Correct mine is 8 speed manual and has the P220G engine on it. I think for around 80 bucks I did ok. The dang thing is in better shape than my shed stored 2012 Troybilt!


----------



## dieselfitter

ramzilla said:


> I think for around 80 bucks I did ok.



Do ya think? Little bit of an understatement. Nice score. DF


----------



## Red Amor

ya friggen vacume cleaner


----------



## Typhke

You suck! One like that would go for around €700-800 here in Belgium. 

They make good wood haulers! We used a small 212-5 for years and he pulled 1/3 cord in a car trailer with no problems. Was used as much for moving wood than mowing in the 20 years we had it. Only busted the 3rd gear after all those years, but that shouldn't be a problem with the strongest gearbox they've made, the 8-speed! Have been looking for one a while ago but they are pretty hard too find here, at least at a good price.

Good luck with it!
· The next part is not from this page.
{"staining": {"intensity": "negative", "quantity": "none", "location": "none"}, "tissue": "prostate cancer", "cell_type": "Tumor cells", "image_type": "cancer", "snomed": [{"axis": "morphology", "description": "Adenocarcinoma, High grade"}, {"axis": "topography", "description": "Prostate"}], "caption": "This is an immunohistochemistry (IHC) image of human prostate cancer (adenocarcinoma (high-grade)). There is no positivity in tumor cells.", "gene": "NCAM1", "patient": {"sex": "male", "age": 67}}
It's a nice find!


----------



## farmer steve

treeslayer2003 said:


> oh yea, you suc :hmm3grin2orange: not a wheel horse man but i love those onans. i have two p220s and a p218. best engine there is imo.





Red Amor said:


> ya friggen vacume cleaner



nice score. oh yeah change you name to hoover.:biggrin:


----------



## Rookie1

Nice job. It always amazes me how people give up on stuff when they cant get it going.:smile2:


----------



## ramzilla

Rookie1 said:


> Nice job. It always amazes me how people give up on stuff when they cant get it going.:smile2:



Yeah me too. I talked with the guy my cousin bought it from and it was bought for him by his dad when he bought his house and always cleaned and garaged after each use. He said he gave up on it because it was getting hard to find parts for and it was old. I was like well thanks for giving up. :msp_thumbup:


----------



## Red Amor

Ha ha Mate I have to say good luck to you that's a fantastic score 
they are a fab little tractor really amasing what they will do and pull 
good onya yeah


----------



## tbow388

*Poc*



ramzilla said:


> My young cousin called me the other day and asked if I would help him get a lawn mower running that he picked up for $50. I was like yeah what kind of push mower is it? He said no it's a Wheel Horse riding mower. I replied "I'm on the way!" Got there and found a mint condition Toro Wheel Horse 520-8 with the Onan 20hp engine! I mean a beautiful low hour mower. We fooled with it a little while and it had no spark. He said he bought it from his girlfriends dad who couldn't get it to run and wanted to know if I was interested. So I offered him $75 for it and I agreed to help him fix his truck. Got her home and found the ignition switch wiring corroded. Rewired the switch and started mowing! Anyway here she is.View attachment 309452
> View attachment 309453
> View attachment 309454
> View attachment 309455
> View attachment 309456



Dang ole piece of crud!!! I think you should drive it here and let me mow with, I mean dispose of it for you. Should only take a week or so if you drive in high gear!


----------



## ramzilla

tbow388 said:


> Dang ole piece of crud!!! I think you should drive it here and let me mow with, I mean dispose of it for you. Should only take a week or so if you drive in high gear!



Well I may not be on AS for a bit fellas I'm on the way to Tbow's house. :msp_tongue:


----------